How To Do Non-Moving Skateboard Tricks
Need to know how to do non-moving skateboard tricks? Whether you are just learning how to skateboard or want to know easier ways to learn tricks, knowing some non-moving skateboard tricks will help you out. Sometimes performing moving skateboard tricks can be difficult because the skateboard is moving and can be intimidating or just not feel right. A good non-moving skateboard trick to start off with is the most basic of skateboard tricks, the "ollie."
- Take your skateboard and place it on the lawn with the grip tape up. Placing your skateboard into dirt or sand are good ways to keep your skateboard still but can have damaging effects on your bearings. Make sure you have permission to be on the lawn before doing this.

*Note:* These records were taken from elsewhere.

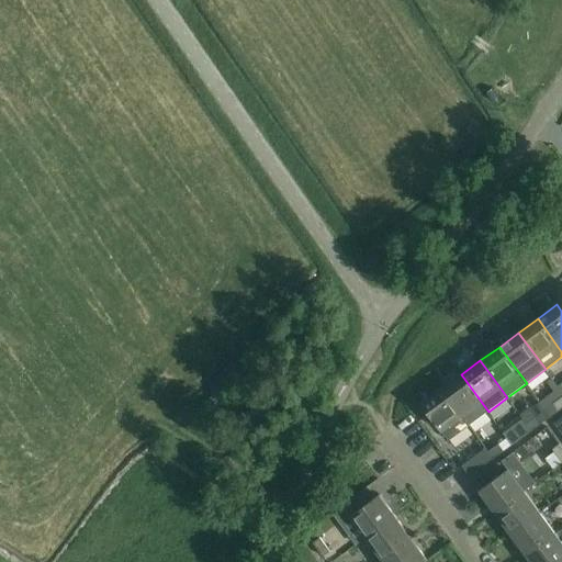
[(489,412),(461,374),(441,389),(469,426),(489,412)]
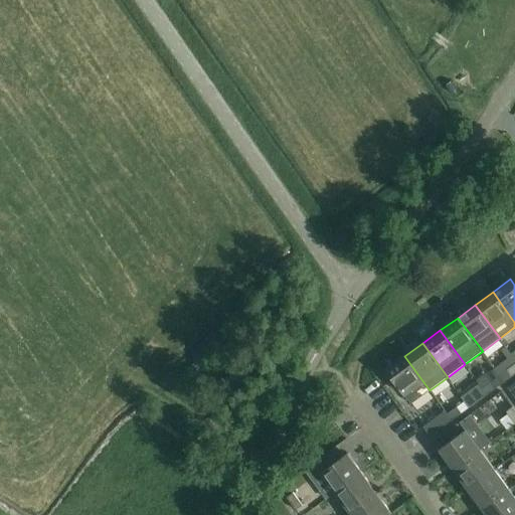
[(505,347),(501,350),(508,359),(512,356),(505,347)]
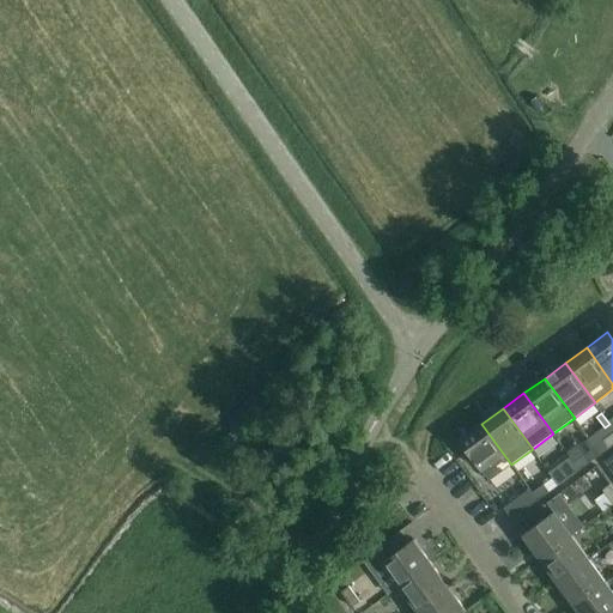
[(511,465),(481,424),(460,439),(490,480),(511,465)]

- Step onto the skateboard. Place one foot slightly behind the nose-end trucks or above the screws, and place the other foot on the tail of the skateboard. If you feel more comfortable in the "regular" stance, you will place your left foot closest to the nose and your right foot will be placed on the tail. If you feel more comfortable in the "goofy" stance, your right foot will be closest to the nose and your left foot will be on the tail.
- Simultaneously push down the tail-end of the skateboard while jumping and sliding your other foot from just behind the front screws up to the nose. The flip in the nose will stop your foot from sliding any further and level the skateboard under you in the air. Your knees should be bent with your thighs parallel to the ground. If your skateboard is coming up at a 45-degree angle and staying that way through to the landing, you most likely aren't sliding your foot up to the tip of the nose. Getting the foot to slide up to the nose is important since this will level the skateboard off and keep it evenly under your body.
- When you are coming down from the air, keep your knees slightly bent. Your skateboard deck should be under your feet the whole way down. When you land, your feet should be placed on the screws of the deck.
Don't expect to get it right the first time. Practice makes perfect.